Menu for a Backpacking Family


Packing, prepping, and planning for a backpacking adventure with two small children has become routine for me but that has not always been the case.  When we first starting backpacking as a family three years ago, hours were spent figuring out where to go.  Then it would take me a week to sort out the gear and decide what we would need.  Once that was taken care of the menu had to be set.  The challenge was coming up with the right food combos to satisfy the appetite of two adults and two energetic hungry children. (Who are now 7 and 5 years old.) 

Searching for where to backpack is a breeze now.  The Backroad Mapbook combined with a few blogs and trail guide websites I trust and find to be reliable works great.  Packing our gear is done the day before we head out.  A big improvement compared to a week.  Unfortunately planning what and how much food to bring still is a challenge, even after three years of trial and error.  BUT…. I feel like I am on the verge of a breakthrough.  Our last backpacking trip to Mt. Colonel Foster and Landslide Lake (which I still need to blog about) turned out to be the best food combination to date. 

I have tried the freeze dried backpacking food that caters to backpackers.  Upside is how compact and light weight they were.  Downside is they are expensive and as a family of four we could never agree on which ones we liked.  I then tried to prepare my own freeze dried meals of sorts.  Upside is it was tasty and priced right.  Downside is it required far too much preparing for my liking.  My last effort to fuel our tired hiking bodies was scouring the grocery isles for anything that required only water to cook with.  Upside is a variety of choices and again priced right.  Downside is using pre-packaged processed foods and it is not going to be lightweight.

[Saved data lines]
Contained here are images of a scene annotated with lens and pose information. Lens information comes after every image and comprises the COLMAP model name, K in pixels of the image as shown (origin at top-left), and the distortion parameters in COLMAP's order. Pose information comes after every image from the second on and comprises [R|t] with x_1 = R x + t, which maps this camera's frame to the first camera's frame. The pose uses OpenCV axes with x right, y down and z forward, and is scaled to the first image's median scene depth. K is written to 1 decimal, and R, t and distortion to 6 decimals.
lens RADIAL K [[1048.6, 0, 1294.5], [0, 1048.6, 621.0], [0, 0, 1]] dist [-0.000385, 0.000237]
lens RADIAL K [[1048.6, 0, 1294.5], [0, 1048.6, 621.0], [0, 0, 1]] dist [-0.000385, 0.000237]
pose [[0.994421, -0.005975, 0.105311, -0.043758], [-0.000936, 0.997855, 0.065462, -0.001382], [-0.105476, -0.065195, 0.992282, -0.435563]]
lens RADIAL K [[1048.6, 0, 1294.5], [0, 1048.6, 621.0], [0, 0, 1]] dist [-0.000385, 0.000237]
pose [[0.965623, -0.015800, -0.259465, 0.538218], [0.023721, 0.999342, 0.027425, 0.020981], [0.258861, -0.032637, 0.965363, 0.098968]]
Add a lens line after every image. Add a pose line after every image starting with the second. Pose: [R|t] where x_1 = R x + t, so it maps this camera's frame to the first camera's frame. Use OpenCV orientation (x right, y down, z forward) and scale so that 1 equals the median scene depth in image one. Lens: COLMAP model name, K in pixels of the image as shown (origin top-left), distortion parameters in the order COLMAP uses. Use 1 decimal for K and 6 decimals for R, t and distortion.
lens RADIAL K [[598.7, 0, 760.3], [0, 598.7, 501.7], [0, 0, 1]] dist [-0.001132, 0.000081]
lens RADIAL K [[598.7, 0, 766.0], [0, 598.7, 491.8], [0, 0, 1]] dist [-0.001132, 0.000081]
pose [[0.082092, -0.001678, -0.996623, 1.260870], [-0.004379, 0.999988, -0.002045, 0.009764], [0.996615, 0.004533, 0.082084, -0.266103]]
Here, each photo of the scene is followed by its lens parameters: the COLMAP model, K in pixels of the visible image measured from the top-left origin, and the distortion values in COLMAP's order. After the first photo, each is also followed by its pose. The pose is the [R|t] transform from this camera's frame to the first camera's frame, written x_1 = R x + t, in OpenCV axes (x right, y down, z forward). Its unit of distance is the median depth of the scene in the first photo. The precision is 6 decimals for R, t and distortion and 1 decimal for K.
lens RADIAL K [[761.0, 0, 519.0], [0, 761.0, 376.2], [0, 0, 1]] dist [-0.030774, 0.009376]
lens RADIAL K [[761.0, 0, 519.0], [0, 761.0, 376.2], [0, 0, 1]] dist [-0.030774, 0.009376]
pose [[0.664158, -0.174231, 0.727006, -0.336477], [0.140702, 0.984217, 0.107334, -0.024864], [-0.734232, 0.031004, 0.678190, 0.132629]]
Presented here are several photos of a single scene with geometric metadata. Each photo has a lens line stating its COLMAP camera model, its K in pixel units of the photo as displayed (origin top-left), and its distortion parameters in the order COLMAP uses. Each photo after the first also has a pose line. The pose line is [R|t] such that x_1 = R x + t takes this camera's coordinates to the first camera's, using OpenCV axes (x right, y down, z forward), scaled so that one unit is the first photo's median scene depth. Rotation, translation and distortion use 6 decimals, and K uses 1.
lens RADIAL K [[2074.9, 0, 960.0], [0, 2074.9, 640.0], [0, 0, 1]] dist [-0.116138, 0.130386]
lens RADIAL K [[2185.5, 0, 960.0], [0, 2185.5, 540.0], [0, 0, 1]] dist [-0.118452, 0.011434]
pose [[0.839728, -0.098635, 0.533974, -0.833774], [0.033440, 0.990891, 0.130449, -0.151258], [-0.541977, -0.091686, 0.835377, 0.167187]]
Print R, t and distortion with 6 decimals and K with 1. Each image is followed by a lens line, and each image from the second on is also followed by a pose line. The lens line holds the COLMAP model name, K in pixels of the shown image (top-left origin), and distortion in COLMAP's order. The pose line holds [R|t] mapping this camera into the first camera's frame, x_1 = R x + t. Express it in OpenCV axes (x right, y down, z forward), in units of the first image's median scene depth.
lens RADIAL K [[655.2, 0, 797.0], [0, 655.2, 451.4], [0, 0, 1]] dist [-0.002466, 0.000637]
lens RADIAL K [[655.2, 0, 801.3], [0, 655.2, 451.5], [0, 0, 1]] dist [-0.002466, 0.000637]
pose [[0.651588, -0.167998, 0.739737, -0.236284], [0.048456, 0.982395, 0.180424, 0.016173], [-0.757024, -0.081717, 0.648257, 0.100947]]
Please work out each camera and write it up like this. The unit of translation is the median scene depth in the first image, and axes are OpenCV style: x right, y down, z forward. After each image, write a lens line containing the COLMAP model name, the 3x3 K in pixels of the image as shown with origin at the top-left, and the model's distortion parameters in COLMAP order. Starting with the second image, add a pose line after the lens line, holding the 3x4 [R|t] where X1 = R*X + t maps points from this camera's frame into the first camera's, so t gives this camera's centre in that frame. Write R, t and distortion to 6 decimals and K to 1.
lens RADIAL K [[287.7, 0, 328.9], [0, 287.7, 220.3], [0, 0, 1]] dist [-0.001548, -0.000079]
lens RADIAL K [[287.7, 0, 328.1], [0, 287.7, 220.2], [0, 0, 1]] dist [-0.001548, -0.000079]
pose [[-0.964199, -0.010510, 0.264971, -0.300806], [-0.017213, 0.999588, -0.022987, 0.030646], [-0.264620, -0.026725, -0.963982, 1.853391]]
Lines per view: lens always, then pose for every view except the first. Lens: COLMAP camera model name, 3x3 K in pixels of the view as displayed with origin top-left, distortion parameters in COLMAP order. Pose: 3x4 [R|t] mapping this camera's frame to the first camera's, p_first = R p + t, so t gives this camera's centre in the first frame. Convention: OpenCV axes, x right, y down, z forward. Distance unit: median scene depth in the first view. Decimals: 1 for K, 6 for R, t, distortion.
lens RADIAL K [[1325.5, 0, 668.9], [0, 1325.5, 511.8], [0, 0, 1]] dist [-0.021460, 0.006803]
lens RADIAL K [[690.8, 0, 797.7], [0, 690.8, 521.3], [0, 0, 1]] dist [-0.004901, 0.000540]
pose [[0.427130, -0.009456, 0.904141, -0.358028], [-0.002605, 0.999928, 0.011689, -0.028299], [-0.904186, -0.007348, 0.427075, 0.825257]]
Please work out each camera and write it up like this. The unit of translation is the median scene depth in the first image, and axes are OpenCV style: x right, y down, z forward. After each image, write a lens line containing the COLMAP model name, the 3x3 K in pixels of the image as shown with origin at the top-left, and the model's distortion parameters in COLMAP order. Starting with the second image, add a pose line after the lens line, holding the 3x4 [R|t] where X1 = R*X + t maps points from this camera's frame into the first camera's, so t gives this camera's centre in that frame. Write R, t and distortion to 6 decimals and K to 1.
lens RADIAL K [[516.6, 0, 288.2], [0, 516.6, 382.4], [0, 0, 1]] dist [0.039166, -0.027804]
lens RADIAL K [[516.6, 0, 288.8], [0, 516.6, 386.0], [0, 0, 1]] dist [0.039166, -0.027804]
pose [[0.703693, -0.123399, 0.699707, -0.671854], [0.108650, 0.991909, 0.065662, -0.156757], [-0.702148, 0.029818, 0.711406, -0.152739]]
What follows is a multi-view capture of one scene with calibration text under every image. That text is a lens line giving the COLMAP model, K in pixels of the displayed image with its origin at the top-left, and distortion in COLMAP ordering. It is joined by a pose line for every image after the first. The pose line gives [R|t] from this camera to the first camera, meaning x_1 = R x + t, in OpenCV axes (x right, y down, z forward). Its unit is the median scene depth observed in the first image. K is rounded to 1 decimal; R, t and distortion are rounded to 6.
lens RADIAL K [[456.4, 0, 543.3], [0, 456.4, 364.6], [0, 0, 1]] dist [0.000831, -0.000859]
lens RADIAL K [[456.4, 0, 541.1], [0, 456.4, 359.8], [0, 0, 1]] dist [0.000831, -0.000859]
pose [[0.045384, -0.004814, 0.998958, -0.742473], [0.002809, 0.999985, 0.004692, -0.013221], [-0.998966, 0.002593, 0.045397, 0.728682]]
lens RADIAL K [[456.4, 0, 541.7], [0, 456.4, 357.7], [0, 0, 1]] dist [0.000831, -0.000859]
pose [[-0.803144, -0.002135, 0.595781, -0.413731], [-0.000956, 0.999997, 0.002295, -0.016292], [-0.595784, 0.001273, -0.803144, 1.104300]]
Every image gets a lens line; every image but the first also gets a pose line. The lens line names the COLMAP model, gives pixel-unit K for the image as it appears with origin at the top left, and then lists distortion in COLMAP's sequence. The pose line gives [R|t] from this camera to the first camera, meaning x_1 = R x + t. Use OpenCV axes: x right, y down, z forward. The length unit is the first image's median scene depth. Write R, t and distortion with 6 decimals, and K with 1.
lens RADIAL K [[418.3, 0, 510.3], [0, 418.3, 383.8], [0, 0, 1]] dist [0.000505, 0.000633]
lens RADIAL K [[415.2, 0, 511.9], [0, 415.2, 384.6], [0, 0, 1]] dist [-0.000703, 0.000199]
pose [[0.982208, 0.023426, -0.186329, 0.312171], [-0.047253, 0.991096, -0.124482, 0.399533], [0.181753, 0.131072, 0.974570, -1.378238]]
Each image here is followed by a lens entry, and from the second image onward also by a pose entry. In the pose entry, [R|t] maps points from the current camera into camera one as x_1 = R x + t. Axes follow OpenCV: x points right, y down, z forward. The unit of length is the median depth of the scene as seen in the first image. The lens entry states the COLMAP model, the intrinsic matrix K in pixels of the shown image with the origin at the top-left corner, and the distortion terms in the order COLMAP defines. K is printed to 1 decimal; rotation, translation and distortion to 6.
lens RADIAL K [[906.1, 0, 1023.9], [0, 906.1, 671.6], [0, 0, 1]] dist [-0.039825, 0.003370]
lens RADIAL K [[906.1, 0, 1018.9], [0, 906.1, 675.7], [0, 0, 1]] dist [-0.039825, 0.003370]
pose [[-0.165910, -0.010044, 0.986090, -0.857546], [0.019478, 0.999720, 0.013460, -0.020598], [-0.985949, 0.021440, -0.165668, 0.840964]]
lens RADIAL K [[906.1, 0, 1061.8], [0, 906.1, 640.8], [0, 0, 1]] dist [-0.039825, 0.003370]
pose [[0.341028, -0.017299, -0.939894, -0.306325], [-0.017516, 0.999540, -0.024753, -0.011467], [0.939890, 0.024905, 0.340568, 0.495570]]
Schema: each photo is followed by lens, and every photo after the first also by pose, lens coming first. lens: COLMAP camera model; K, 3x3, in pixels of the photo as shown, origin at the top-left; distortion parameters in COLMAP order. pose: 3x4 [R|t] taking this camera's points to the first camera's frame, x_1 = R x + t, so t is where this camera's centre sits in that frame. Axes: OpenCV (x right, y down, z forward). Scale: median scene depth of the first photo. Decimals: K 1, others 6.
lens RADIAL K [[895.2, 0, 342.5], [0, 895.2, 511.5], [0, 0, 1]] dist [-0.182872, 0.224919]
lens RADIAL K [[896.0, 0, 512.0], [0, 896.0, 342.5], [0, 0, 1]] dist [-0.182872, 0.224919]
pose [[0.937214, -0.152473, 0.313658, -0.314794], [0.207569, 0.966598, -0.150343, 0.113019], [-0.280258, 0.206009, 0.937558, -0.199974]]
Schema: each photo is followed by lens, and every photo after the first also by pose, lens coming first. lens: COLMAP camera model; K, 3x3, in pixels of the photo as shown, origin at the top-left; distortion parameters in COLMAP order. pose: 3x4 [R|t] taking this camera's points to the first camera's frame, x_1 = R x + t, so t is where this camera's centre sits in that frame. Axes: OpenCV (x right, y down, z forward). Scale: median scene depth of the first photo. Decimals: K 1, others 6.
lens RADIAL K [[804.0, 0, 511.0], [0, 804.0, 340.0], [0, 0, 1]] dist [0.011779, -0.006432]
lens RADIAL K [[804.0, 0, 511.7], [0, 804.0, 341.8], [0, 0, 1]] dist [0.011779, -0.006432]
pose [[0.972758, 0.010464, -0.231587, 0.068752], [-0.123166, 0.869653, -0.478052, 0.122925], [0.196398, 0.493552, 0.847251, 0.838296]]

### [Exercise description]
Can you duplicate a passage from the post on a backpacking family's menu, beginning at the words "Packing, prepping, and" and stopping after "5 years old.)"?

### [Answer to this task]
Packing, prepping, and planning for a backpacking adventure with two small children has become routine for me but that has not always been the case.  When we first starting backpacking as a family three years ago, hours were spent figuring out where to go.  Then it would take me a week to sort out the gear and decide what we would need.  Once that was taken care of the menu had to be set.  The challenge was coming up with the right food combos to satisfy the appetite of two adults and two energetic hungry children. (Who are now 7 and 5 years old.)